■ SHORT EXERCISE:
Pull out every line in the entries below that contains the word "Given", and copy each one in full.

====

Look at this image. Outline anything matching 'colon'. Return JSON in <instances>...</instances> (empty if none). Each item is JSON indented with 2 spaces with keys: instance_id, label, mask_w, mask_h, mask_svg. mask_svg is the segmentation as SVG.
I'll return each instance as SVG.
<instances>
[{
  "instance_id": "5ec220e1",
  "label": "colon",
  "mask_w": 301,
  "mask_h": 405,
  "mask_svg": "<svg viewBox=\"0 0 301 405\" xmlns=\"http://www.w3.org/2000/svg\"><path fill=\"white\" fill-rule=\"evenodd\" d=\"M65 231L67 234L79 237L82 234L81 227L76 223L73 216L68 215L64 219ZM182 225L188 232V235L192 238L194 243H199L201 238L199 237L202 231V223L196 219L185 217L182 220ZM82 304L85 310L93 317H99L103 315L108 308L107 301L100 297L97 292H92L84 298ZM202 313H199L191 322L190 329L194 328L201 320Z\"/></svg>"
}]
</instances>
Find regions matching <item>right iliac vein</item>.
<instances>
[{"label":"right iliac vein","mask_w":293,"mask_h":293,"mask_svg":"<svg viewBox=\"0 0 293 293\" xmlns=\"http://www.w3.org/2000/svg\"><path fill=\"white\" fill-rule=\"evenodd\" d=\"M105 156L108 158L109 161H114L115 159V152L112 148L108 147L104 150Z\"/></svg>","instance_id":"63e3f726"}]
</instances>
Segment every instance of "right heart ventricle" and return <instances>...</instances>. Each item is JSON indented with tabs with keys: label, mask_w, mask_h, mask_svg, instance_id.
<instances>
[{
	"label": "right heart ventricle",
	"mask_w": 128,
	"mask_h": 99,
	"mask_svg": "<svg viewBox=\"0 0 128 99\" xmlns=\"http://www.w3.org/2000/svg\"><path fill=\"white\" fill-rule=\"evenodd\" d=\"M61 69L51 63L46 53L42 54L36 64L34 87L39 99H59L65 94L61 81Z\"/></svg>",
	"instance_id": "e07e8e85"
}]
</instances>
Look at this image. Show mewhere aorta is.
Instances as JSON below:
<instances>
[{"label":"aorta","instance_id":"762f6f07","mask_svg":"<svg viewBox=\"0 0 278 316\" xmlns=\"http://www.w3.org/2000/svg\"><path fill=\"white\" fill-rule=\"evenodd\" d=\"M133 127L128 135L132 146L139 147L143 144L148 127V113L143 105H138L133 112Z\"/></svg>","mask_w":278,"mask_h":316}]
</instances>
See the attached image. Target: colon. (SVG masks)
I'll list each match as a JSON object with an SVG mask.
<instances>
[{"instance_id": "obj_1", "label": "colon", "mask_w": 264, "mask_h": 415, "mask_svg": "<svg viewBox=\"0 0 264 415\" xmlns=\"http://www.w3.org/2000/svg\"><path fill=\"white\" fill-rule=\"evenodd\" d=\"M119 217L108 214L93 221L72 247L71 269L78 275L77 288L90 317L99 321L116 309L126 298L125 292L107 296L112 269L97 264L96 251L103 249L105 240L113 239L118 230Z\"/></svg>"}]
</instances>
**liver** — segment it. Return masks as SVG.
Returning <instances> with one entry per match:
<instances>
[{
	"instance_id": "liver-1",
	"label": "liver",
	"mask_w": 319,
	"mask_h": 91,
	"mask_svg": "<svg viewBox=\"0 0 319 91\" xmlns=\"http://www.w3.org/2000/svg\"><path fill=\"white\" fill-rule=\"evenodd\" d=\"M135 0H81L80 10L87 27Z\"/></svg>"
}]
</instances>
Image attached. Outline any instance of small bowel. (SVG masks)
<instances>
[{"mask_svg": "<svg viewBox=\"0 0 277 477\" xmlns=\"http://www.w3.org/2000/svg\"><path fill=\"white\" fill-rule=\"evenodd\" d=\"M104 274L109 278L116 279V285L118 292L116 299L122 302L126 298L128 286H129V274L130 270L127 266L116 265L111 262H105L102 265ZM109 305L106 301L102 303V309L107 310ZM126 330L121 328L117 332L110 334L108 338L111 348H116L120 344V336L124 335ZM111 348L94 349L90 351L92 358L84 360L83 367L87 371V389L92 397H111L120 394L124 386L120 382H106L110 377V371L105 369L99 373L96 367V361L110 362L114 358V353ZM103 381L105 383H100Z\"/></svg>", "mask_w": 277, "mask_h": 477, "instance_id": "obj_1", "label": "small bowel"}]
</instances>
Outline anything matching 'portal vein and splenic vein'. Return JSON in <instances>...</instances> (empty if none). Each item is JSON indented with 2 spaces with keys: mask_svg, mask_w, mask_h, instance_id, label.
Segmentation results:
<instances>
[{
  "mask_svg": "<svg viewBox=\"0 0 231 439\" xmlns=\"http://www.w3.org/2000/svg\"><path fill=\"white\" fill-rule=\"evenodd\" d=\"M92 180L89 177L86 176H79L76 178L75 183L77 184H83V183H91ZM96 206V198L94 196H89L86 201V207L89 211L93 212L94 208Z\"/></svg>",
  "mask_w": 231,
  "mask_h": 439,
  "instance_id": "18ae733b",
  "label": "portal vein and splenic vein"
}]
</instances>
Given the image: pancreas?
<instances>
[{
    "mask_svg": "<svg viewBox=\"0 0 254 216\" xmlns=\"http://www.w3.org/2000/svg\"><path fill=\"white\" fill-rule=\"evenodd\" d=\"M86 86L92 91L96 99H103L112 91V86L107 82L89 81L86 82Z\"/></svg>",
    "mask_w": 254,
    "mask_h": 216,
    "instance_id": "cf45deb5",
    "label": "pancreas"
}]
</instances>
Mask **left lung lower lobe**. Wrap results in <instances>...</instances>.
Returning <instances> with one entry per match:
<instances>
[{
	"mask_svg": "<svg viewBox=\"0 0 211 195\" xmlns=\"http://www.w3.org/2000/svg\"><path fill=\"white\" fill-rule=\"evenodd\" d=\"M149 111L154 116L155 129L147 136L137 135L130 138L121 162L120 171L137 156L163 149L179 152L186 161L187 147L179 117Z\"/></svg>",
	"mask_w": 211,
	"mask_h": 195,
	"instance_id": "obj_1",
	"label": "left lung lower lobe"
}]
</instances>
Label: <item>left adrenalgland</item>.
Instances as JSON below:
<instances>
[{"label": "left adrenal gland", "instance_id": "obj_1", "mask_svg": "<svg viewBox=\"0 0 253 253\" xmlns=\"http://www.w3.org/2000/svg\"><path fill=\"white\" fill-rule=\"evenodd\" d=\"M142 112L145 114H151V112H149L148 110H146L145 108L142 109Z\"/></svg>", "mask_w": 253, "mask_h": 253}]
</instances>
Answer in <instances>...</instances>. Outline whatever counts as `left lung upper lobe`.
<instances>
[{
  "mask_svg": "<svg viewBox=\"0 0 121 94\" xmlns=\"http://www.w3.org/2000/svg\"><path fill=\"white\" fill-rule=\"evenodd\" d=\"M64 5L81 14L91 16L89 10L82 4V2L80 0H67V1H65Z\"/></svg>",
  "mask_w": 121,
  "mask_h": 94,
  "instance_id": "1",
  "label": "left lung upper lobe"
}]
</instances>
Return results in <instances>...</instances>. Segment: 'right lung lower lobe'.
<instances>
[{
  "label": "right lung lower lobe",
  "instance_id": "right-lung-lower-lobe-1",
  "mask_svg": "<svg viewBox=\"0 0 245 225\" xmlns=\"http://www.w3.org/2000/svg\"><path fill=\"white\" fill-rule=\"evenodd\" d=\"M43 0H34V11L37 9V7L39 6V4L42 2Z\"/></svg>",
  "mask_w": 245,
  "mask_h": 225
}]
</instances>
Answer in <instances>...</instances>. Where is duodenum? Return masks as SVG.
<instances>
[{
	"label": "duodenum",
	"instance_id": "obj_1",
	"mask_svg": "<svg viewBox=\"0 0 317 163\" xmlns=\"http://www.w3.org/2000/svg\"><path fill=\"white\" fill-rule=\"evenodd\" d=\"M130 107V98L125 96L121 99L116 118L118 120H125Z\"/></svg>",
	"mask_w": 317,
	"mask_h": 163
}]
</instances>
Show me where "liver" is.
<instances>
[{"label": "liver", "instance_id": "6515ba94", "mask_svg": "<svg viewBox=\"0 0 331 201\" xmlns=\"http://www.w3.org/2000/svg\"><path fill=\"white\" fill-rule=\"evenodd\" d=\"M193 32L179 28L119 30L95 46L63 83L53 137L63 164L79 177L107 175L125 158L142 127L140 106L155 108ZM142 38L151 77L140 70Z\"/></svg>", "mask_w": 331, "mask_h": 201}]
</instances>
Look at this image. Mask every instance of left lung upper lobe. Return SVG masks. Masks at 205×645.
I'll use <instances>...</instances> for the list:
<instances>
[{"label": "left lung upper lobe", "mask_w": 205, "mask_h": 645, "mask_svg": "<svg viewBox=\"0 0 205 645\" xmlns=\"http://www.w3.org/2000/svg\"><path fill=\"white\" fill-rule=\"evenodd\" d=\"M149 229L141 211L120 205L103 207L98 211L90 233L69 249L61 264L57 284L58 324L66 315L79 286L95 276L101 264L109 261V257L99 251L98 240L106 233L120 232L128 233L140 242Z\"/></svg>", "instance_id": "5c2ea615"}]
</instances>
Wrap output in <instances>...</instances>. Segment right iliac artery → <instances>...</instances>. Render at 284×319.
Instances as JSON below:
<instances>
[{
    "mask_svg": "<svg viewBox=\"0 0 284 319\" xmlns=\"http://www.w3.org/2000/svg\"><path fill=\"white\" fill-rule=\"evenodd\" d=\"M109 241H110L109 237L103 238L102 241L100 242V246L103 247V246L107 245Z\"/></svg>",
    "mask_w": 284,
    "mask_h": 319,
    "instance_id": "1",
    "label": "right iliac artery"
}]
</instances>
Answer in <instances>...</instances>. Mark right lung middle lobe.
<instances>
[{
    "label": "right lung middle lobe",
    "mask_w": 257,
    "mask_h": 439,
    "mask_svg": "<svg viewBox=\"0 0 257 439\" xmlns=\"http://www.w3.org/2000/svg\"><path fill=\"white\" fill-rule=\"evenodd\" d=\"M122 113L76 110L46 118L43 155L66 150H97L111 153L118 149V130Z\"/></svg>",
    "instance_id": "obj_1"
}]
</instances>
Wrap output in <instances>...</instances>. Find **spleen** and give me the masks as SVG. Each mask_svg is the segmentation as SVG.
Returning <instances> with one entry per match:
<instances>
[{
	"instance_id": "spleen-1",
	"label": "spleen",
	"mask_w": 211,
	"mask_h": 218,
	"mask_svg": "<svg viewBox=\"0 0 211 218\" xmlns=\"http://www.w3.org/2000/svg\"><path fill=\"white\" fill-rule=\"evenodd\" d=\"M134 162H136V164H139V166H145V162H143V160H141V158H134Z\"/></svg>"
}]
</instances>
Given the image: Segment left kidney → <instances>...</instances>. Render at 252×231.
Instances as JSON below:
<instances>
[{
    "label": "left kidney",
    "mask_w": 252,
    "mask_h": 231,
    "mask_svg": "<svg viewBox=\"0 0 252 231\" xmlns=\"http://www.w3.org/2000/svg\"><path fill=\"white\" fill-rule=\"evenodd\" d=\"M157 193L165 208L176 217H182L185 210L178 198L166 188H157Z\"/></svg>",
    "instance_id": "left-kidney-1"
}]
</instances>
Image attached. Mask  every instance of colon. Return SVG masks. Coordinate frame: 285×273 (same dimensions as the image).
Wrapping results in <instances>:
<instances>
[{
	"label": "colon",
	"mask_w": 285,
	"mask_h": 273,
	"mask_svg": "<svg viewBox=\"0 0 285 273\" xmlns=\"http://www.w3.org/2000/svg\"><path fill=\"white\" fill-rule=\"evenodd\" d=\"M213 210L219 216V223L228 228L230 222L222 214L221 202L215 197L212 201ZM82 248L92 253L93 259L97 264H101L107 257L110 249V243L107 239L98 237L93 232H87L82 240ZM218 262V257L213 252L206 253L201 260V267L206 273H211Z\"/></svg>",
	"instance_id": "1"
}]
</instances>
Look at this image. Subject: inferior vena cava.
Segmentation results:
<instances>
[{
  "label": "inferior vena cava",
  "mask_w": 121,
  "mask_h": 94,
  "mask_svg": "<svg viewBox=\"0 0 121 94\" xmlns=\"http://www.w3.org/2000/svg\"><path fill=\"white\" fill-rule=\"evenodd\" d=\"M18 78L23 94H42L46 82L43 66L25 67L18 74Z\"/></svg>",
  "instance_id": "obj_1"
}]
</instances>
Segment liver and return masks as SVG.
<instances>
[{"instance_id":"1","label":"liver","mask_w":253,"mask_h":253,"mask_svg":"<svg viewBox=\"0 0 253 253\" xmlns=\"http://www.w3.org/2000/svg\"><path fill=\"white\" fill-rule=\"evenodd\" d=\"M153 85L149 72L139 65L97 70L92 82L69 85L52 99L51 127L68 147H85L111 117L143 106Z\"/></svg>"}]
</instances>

====

■ OUTPUT BELOW:
Given the image: pancreas?
Given the image: Segment left kidney → <instances>...</instances>. Render at 252×231.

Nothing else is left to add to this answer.